Start of Exercise data

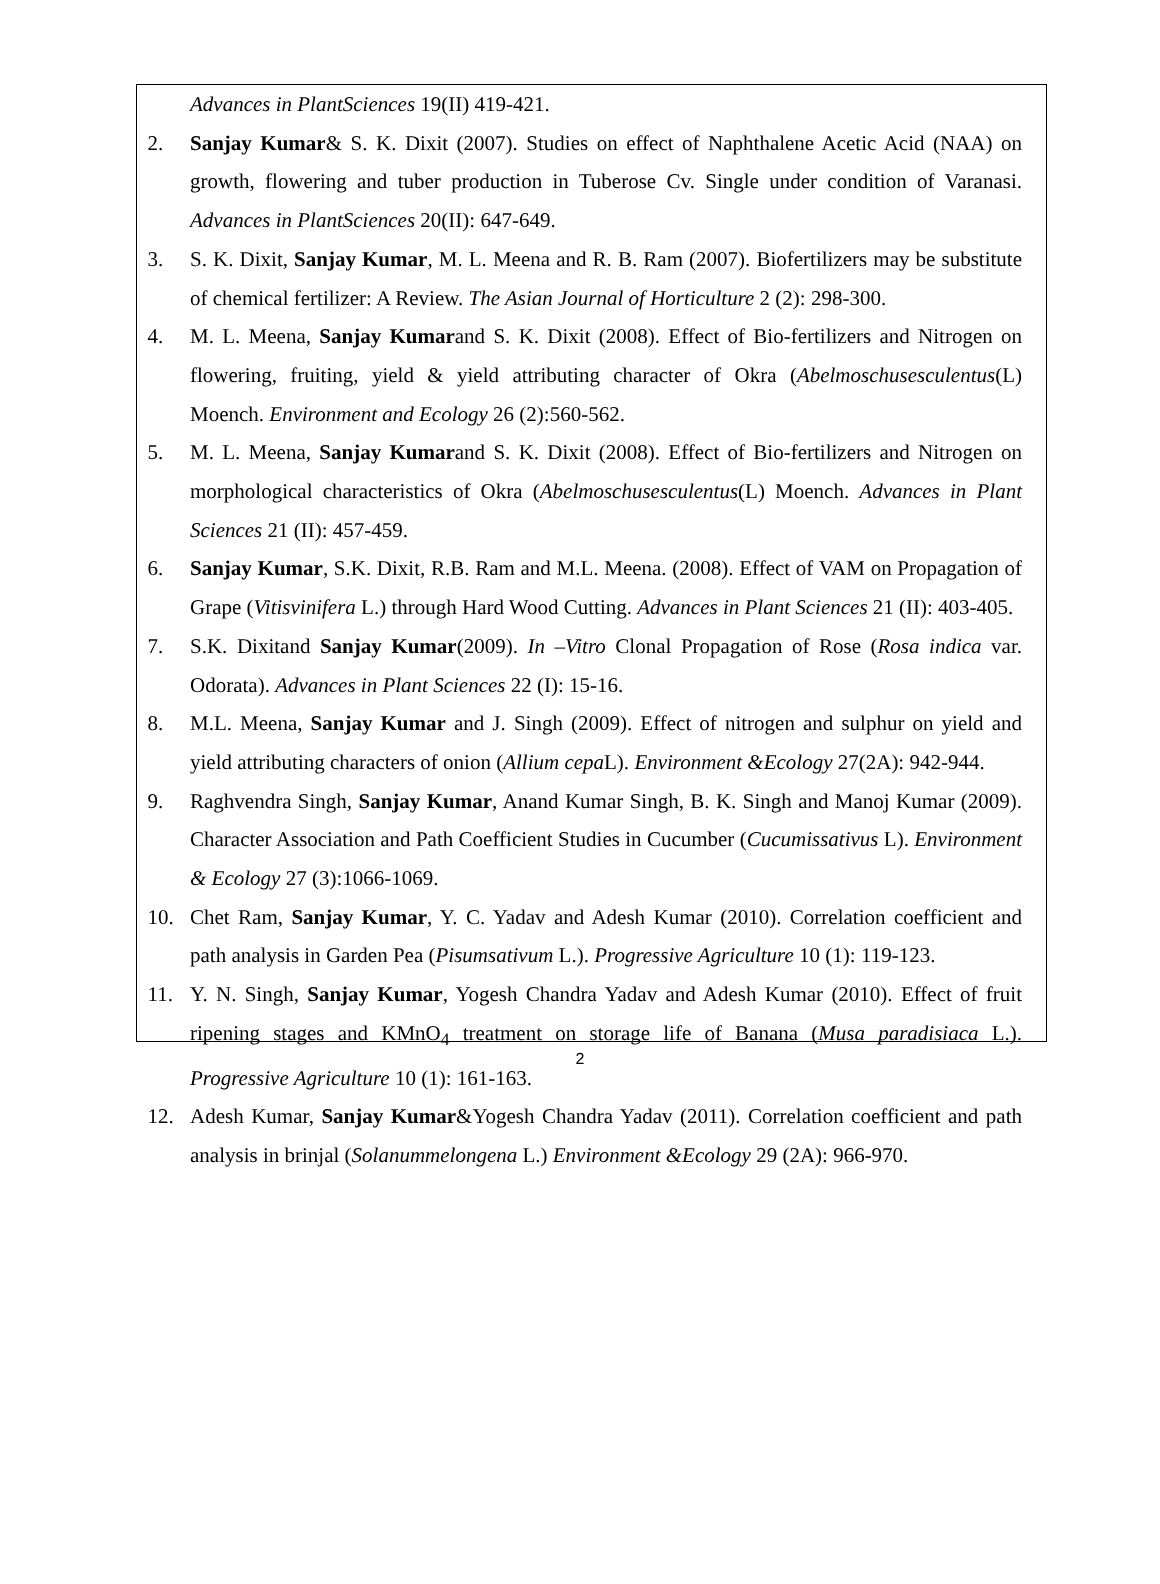Advances in PlantSciences 19(II) 419-421.
2. Sanjay Kumar& S. K. Dixit (2007). Studies on effect of Naphthalene Acetic Acid (NAA) on growth, flowering and tuber production in Tuberose Cv. Single under condition of Varanasi. Advances in PlantSciences 20(II): 647-649.
3. S. K. Dixit, Sanjay Kumar, M. L. Meena and R. B. Ram (2007). Biofertilizers may be substitute of chemical fertilizer: A Review. The Asian Journal of Horticulture 2 (2): 298-300.
4. M. L. Meena, Sanjay Kumarand S. K. Dixit (2008). Effect of Bio-fertilizers and Nitrogen on flowering, fruiting, yield & yield attributing character of Okra (Abelmoschusesculentus(L) Moench. Environment and Ecology 26 (2):560-562.
5. M. L. Meena, Sanjay Kumarand S. K. Dixit (2008). Effect of Bio-fertilizers and Nitrogen on morphological characteristics of Okra (Abelmoschusesculentus(L) Moench. Advances in Plant Sciences 21 (II): 457-459.
6. Sanjay Kumar, S.K. Dixit, R.B. Ram and M.L. Meena. (2008). Effect of VAM on Propagation of Grape (Vitisvinifera L.) through Hard Wood Cutting. Advances in Plant Sciences 21 (II): 403-405.
7. S.K. Dixitand Sanjay Kumar(2009). In –Vitro Clonal Propagation of Rose (Rosa indica var. Odorata). Advances in Plant Sciences 22 (I): 15-16.
8. M.L. Meena, Sanjay Kumar and J. Singh (2009). Effect of nitrogen and sulphur on yield and yield attributing characters of onion (Allium cepa L). Environment &Ecology 27(2A): 942-944.
9. Raghvendra Singh, Sanjay Kumar, Anand Kumar Singh, B. K. Singh and Manoj Kumar (2009). Character Association and Path Coefficient Studies in Cucumber (Cucumissativus L). Environment & Ecology 27 (3):1066-1069.
10. Chet Ram, Sanjay Kumar, Y. C. Yadav and Adesh Kumar (2010). Correlation coefficient and path analysis in Garden Pea (Pisumsativum L.). Progressive Agriculture 10 (1): 119-123.
11. Y. N. Singh, Sanjay Kumar, Yogesh Chandra Yadav and Adesh Kumar (2010). Effect of fruit ripening stages and KMnO<sub>4</sub> treatment on storage life of Banana (Musa paradisiaca L.). Progressive Agriculture 10 (1): 161-163.
12. Adesh Kumar, Sanjay Kumar&Yogesh Chandra Yadav (2011). Correlation coefficient and path analysis in brinjal (Solanummelongena L.) Environment &Ecology 29 (2A): 966-970.
2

End of Exercise data

◆ Work instructions ◆
Would it be possible to give the material above again exactly, with the pictures left out?

◆ Response to the exercise ◆
Advances in PlantSciences 19(II) 419-421.
2. Sanjay Kumar& S. K. Dixit (2007). Studies on effect of Naphthalene Acetic Acid (NAA) on growth, flowering and tuber production in Tuberose Cv. Single under condition of Varanasi. Advances in PlantSciences 20(II): 647-649.
3. S. K. Dixit, Sanjay Kumar, M. L. Meena and R. B. Ram (2007). Biofertilizers may be substitute of chemical fertilizer: A Review. The Asian Journal of Horticulture 2 (2): 298-300.
4. M. L. Meena, Sanjay Kumarand S. K. Dixit (2008). Effect of Bio-fertilizers and Nitrogen on flowering, fruiting, yield & yield attributing character of Okra (Abelmoschusesculentus(L) Moench. Environment and Ecology 26 (2):560-562.
5. M. L. Meena, Sanjay Kumarand S. K. Dixit (2008). Effect of Bio-fertilizers and Nitrogen on morphological characteristics of Okra (Abelmoschusesculentus(L) Moench. Advances in Plant Sciences 21 (II): 457-459.
6. Sanjay Kumar, S.K. Dixit, R.B. Ram and M.L. Meena. (2008). Effect of VAM on Propagation of Grape (Vitisvinifera L.) through Hard Wood Cutting. Advances in Plant Sciences 21 (II): 403-405.
7. S.K. Dixitand Sanjay Kumar(2009). In –Vitro Clonal Propagation of Rose (Rosa indica var. Odorata). Advances in Plant Sciences 22 (I): 15-16.
8. M.L. Meena, Sanjay Kumar and J. Singh (2009). Effect of nitrogen and sulphur on yield and yield attributing characters of onion (Allium cepa L). Environment &Ecology 27(2A): 942-944.
9. Raghvendra Singh, Sanjay Kumar, Anand Kumar Singh, B. K. Singh and Manoj Kumar (2009). Character Association and Path Coefficient Studies in Cucumber (Cucumissativus L). Environment & Ecology 27 (3):1066-1069.
10. Chet Ram, Sanjay Kumar, Y. C. Yadav and Adesh Kumar (2010). Correlation coefficient and path analysis in Garden Pea (Pisumsativum L.). Progressive Agriculture 10 (1): 119-123.
11. Y. N. Singh, Sanjay Kumar, Yogesh Chandra Yadav and Adesh Kumar (2010). Effect of fruit ripening stages and KMnO<sub>4</sub> treatment on storage life of Banana (Musa paradisiaca L.). Progressive Agriculture 10 (1): 161-163.
12. Adesh Kumar, Sanjay Kumar&Yogesh Chandra Yadav (2011). Correlation coefficient and path analysis in brinjal (Solanummelongena L.) Environment &Ecology 29 (2A): 966-970.
2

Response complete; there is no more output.